◆ TEXT SHOWN:
Arranging adatoms with atomic precision requires tuning tip-adatom interactions to overcome energetic barriers for vertical or lateral adsorbate motion. These interactions are carefully controlled via the tip position, bias, and tunneling conductance set in the manipulation process^24,25,26. These values are not known a priori and must be established separately for each new adatom/surface and tip apex combination. When the manipulation parameters are not chosen correctly, the adatom movement may not be precisely controlled, the tip can crash unexpectedly into the substrate, and neighboring adatoms can be rearranged unintentionally. In addition, fixed manipulation parameters may become inefficient following spontaneous tip apex structure changes. In such events, human experts generally need to search for a new set of manipulation parameters and/or reshape the tip apex.

◆ TO DO:
**1.** In the passage on adatom manipulation, which three settings control tip-adatom interactions during manipulation?
**2.** Revise the passage on adatom manipulation from "Arranging adatoms with" up to and including "the tip apex.", putting "sample" in place of "substrate".

◆ RECORDS PROVIDED:
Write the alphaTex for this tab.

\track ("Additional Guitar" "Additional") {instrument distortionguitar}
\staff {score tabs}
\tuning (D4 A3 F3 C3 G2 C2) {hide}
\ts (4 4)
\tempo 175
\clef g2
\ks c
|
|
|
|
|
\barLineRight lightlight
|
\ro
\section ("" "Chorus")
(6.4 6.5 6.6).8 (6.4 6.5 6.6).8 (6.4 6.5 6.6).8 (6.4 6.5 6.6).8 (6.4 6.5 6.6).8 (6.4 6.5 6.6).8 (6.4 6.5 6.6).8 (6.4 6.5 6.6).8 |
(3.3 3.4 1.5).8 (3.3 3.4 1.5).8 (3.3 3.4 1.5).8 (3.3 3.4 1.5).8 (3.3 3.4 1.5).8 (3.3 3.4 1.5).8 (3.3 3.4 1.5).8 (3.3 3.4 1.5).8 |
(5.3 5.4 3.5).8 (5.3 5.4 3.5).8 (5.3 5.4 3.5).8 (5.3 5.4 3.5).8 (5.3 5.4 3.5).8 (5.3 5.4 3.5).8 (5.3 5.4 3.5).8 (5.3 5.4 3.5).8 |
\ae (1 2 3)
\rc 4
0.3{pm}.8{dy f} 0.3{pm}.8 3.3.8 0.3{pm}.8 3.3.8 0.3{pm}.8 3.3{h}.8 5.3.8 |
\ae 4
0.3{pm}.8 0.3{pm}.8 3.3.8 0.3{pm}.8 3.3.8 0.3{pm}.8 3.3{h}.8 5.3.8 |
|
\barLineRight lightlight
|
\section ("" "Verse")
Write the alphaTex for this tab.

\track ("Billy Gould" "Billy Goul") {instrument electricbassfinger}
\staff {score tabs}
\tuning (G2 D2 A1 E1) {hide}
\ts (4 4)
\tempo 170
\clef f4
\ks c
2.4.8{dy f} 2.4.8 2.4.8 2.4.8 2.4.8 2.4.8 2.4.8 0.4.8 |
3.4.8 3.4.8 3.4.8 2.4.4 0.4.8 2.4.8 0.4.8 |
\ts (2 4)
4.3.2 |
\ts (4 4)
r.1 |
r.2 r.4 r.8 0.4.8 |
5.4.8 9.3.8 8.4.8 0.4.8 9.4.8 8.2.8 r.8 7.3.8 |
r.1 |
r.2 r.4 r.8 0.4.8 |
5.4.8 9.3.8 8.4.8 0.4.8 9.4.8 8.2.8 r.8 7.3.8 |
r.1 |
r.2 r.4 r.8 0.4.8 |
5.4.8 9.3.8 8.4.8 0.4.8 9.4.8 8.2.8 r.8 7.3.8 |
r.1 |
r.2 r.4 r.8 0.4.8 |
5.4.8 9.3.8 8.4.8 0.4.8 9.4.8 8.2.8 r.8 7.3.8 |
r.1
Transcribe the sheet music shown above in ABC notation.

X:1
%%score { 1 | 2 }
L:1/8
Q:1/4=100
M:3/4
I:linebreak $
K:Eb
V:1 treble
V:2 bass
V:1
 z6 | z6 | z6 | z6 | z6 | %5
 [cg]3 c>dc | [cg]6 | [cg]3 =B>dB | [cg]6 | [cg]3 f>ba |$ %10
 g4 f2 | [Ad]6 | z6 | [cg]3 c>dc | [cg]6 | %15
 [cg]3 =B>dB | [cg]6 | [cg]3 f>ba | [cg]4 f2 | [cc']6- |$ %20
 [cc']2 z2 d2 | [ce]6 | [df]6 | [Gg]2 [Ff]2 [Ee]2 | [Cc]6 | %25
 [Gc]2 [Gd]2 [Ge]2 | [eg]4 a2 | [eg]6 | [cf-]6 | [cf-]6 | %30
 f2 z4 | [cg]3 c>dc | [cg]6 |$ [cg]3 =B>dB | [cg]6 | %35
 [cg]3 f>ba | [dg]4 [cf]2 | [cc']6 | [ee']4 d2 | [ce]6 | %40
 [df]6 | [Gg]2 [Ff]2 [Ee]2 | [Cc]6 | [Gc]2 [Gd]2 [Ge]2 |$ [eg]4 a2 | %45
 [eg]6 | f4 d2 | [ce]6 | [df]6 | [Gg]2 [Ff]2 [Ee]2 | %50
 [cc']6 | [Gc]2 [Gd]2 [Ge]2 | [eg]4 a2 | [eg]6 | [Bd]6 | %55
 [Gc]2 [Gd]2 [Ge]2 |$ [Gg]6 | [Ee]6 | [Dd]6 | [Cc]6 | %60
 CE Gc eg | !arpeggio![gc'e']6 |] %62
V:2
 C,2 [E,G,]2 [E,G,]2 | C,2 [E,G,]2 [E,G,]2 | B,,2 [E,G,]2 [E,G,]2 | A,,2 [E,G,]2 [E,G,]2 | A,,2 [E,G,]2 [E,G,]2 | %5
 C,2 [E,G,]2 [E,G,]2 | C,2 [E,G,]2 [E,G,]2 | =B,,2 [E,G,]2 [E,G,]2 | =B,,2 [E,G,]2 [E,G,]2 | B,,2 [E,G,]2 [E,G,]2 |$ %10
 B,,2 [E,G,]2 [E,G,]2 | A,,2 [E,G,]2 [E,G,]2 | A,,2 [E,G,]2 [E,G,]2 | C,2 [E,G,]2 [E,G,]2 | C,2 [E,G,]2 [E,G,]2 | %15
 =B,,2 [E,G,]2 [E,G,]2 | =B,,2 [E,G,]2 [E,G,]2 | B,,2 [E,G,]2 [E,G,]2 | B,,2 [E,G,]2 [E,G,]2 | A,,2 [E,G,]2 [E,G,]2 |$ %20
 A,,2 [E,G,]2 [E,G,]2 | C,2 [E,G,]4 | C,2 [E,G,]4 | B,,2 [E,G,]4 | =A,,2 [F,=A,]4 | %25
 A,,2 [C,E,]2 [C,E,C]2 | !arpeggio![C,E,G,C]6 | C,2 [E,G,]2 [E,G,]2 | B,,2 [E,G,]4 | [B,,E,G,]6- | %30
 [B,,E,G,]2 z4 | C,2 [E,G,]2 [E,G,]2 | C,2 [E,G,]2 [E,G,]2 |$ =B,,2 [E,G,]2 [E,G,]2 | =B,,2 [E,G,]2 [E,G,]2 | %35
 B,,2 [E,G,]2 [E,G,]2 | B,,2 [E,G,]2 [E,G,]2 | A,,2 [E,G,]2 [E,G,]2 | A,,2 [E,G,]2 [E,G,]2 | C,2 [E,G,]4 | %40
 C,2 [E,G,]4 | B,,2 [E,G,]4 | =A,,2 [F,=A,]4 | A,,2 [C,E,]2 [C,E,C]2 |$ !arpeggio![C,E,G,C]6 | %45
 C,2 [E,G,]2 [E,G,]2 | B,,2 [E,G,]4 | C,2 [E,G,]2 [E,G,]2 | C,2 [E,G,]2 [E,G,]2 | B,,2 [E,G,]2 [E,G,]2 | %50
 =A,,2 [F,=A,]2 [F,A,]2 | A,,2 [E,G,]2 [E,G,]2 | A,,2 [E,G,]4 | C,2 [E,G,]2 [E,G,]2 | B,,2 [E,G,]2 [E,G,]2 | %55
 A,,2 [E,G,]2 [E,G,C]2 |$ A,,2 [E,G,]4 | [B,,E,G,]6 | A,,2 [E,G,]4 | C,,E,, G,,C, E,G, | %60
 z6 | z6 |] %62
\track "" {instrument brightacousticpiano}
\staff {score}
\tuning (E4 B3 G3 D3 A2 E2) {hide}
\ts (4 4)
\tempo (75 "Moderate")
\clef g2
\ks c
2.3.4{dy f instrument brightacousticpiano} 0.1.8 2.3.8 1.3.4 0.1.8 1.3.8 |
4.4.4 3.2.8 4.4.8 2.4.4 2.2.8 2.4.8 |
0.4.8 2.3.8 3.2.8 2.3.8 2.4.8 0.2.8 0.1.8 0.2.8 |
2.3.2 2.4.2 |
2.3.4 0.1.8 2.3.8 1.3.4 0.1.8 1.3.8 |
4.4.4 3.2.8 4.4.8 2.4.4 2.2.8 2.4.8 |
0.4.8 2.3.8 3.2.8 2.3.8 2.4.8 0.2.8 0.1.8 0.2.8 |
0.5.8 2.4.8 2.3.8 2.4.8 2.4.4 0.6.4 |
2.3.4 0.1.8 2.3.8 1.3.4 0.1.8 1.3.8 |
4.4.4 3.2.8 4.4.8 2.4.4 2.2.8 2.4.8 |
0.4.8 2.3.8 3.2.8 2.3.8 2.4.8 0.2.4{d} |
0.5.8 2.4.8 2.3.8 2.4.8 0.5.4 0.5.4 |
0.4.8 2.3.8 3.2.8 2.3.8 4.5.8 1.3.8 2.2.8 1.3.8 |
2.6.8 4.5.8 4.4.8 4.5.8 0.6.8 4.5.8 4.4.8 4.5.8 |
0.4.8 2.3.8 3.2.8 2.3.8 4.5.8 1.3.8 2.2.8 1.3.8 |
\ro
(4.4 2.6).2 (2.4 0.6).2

◆ CORRECT ANSWERS:
**1.** The tip position, bias, and tunneling conductance.

**2.**
Arranging adatoms with atomic precision requires tuning tip-adatom interactions to overcome energetic barriers for vertical or lateral adsorbate motion. These interactions are carefully controlled via the tip position, bias, and tunneling conductance set in the manipulation process^24,25,26. These values are not known a priori and must be established separately for each new adatom/surface and tip apex combination. When the manipulation parameters are not chosen correctly, the adatom movement may not be precisely controlled, the tip can crash unexpectedly into the sample, and neighboring adatoms can be rearranged unintentionally. In addition, fixed manipulation parameters may become inefficient following spontaneous tip apex structure changes. In such events, human experts generally need to search for a new set of manipulation parameters and/or reshape the tip apex.